Would I be negative if I pointed out that you are being too positive about the Blade's series of "articles" about the "Fairness Doctrine" for the past three Sundays?

What I mean is that: last week you wrote, "Blade pushes fairness doctrine". Two weeks ago your headline about the Blade article was "evil conservative talk radio", but today it's "now comes the editorial on Fairness Doctrine."

It seems to me that the Blade's entire series has been one long, continous editorial. Just because two of them were on the front page doesn't mean they were not editorials. Nor does it mean that just because today's installment was included in the editorial section, that the series hasn't been an editorial for the past three weeks which can be easily demonstrated.

Maggie Thurber said...

Jay, but of course you are correct...

However, considering that we all know this, sometimes stating the obvious is overkill...

:)

Tim Higgins said...

Maggie,

I'm with Jay on this one. Distinguishing between news and opinion in The Blade is becoming far too difficult for the likes of me.

Jay Ott said...

Maggie,

LMAO! ;-p

I apologize for the "overkill" in restating the obvious. I've learned not to take anything for granted or leave anything to chance.

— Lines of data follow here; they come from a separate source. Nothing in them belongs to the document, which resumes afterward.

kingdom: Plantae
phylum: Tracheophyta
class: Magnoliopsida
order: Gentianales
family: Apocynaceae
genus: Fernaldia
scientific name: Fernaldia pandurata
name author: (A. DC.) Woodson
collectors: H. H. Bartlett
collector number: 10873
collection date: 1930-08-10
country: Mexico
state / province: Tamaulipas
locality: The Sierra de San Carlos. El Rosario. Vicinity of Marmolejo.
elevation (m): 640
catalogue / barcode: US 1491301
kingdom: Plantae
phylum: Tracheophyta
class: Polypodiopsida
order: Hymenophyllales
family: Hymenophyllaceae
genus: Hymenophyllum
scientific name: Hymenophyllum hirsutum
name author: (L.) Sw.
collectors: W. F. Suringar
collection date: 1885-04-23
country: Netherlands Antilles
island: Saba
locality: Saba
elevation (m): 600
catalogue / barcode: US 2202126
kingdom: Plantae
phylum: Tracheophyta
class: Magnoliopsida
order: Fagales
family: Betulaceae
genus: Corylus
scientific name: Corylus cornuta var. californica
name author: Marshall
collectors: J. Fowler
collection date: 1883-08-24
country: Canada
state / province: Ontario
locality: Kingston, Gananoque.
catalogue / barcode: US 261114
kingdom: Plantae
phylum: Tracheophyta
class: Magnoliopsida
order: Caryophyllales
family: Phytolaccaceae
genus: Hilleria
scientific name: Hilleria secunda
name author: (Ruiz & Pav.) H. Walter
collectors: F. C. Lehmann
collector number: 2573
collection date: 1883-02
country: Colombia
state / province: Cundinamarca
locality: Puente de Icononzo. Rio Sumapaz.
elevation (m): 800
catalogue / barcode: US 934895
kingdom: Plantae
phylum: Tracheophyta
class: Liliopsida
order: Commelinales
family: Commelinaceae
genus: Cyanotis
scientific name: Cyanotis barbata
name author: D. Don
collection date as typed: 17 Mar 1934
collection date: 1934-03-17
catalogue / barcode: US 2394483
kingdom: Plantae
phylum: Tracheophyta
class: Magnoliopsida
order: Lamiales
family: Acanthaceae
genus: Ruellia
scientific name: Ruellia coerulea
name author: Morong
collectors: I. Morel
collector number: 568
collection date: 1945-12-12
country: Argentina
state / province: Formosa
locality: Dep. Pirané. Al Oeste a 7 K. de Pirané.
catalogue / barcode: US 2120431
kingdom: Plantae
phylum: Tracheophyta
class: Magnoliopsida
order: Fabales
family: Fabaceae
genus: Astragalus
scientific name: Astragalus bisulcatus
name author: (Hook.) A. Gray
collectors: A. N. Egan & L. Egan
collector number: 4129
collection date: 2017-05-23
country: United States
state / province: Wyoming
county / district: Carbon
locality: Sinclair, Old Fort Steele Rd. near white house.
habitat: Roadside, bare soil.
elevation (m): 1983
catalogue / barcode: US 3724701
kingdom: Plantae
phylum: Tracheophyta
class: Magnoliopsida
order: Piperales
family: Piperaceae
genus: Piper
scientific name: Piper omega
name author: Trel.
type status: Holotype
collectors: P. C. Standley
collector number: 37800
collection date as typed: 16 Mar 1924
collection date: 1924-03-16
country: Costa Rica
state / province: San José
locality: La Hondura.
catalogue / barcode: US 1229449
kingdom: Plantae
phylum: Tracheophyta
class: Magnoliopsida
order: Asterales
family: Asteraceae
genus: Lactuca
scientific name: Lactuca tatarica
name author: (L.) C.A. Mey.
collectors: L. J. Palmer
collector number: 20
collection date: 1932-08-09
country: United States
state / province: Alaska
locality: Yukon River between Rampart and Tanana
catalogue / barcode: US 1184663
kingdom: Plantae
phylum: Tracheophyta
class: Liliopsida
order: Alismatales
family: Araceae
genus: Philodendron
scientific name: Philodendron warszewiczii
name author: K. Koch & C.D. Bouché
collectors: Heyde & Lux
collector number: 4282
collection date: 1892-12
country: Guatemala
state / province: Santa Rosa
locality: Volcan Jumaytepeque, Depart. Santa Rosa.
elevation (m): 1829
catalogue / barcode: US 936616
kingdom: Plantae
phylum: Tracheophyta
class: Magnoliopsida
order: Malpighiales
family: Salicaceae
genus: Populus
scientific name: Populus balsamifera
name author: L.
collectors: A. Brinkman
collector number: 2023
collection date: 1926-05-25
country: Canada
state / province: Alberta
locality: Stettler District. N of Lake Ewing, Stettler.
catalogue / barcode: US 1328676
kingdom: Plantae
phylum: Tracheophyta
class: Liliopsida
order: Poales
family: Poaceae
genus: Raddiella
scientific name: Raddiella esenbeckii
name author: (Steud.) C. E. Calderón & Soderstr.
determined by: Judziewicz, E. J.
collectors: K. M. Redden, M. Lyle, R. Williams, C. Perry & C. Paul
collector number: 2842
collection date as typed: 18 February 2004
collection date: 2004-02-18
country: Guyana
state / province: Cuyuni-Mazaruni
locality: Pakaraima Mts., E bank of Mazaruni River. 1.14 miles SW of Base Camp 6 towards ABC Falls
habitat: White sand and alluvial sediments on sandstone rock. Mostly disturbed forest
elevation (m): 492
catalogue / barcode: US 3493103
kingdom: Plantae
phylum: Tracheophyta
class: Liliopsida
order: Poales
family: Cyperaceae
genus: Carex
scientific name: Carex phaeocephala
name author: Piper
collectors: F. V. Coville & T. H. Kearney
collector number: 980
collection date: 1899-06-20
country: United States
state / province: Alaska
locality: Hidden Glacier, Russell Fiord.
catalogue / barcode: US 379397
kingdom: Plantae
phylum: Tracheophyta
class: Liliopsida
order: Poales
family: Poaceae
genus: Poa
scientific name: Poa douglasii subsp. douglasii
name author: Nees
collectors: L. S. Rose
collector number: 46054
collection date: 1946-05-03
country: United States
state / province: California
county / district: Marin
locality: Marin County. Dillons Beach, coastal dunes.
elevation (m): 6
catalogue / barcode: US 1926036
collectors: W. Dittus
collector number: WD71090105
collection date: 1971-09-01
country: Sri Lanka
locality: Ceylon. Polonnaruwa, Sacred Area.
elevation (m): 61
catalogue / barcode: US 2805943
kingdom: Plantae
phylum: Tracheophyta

These days, in our post-modern and relativistic society, where "truth" is no longer seen as discoverable or based on one's preference (respectively)people believe all sorts of things, regardless of facts and evidence.

Our mayor, aka the big "P", even goes so far as to think that "facts take sides"--much to my chagrin.

I always thought, perhaps wrongly that they were out there to be discovered, not subjectively meditated upon while using a $9,999.99 shower stall.